We were able to find this photo though of James advocating for the least of these, the most vulnerable among us…

Wait. Nope. Nevermind. That isn’t the “ordained Presbyterian minister” speaking words to ensure unborn babies aren’t killed. That’s the “ordained Presbyterian minister” instead rallying for the continued legal killing of the least of these, the most vulnerable, the unborn.

It takes a real lack of awareness to stand up on the floor of the Iowa House and pretend to be so upset at how private religious schools treat kids with disabilities — the same kids that had they simply been killed before birth James wouldn’t care one iota about.


  1. That’s okay, she can say what she wants. The Dubuque women that know better are married to Jesus and living in convents.

  2. Actually, it may not be hypocritical. Rep. James may take the position that what some call “the unborn” is really just a mass of cells, that if allowed to continue to multiply and divide, will wind up threatening the health of the woman while also interfering with the course of her life.
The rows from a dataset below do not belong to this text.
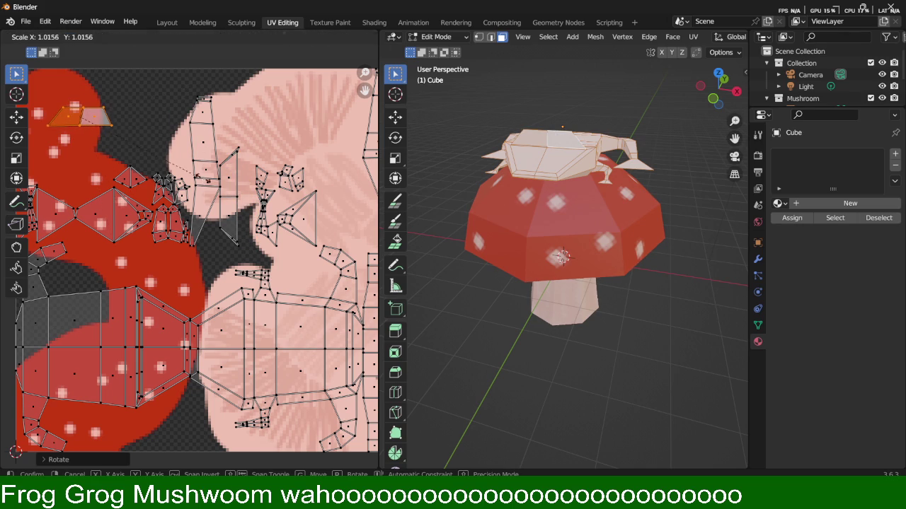
left_click(313, 202)
Shift the top UV faces slightly right and enlarge them over the red area.
key("g")
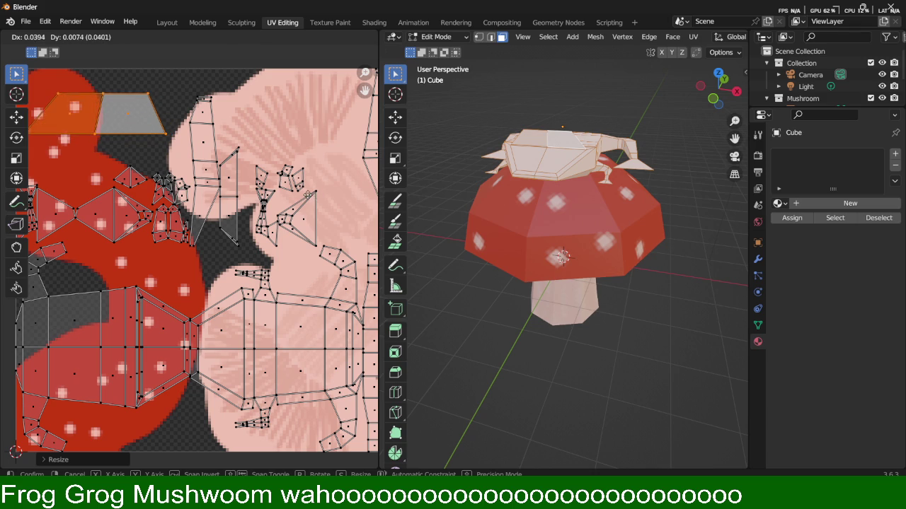
left_click(311, 199)
key("s")
left_click(315, 216)
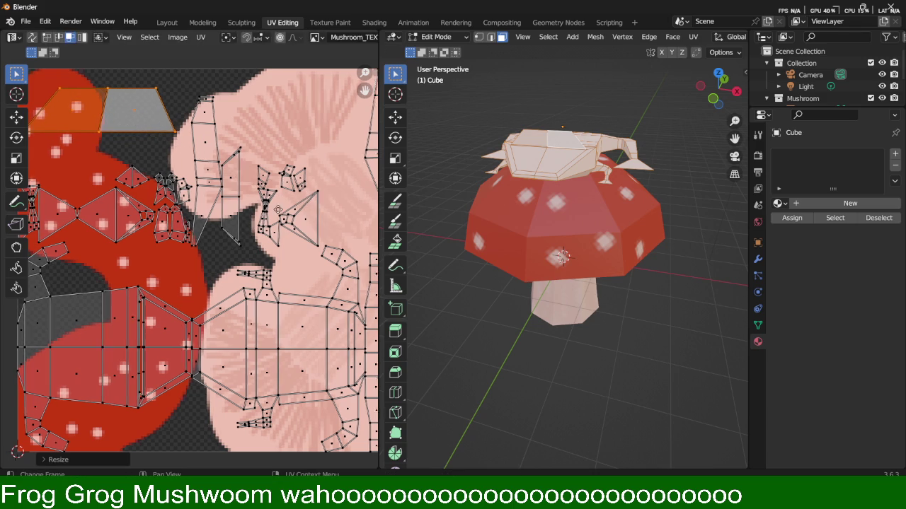
middle_click_drag(279, 213, 319, 223)
key("s")
left_click(248, 215)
In other words, she may view those multiplying cells as something similar to a cancer.

  3. She would still be wrong.

    Psalm 138
    For you created my inmost being;
    you knit me together in my mother’s womb.
    14 I praise you because I am fearfully and wonderfully made;
    your works are wonderful,
    I know that full well.
    15 My frame was not hidden from you
    when I was made in the secret place,
    when I was woven together in the depths of the earth.
    16 Your eyes saw my unformed body;
    all the days ordained for me were written in your book
    before one of them came to be.
    17 How precious to me are your thoughts,[a] God!
    How vast is the sum of them!
    18 Were I to count them,
    they would outnumber the grains of sand—
    when I awake, I am still with you.

    19 If only you, God, would slay the wicked!
    Away from me, you who are bloodthirsty!
    20 They speak of you with evil intent;
    your adversaries misuse your name.
    21 Do I not hate those who hate you, Lord,
    and abhor those who are in rebellion against you?
    22 I have nothing but hatred for them;
    I count them my enemies.
    23 Search me, God, and know my heart;
    test me and know my anxious thoughts.
    24 See if there is any offensive way in me,
    and lead me in the way everlasting.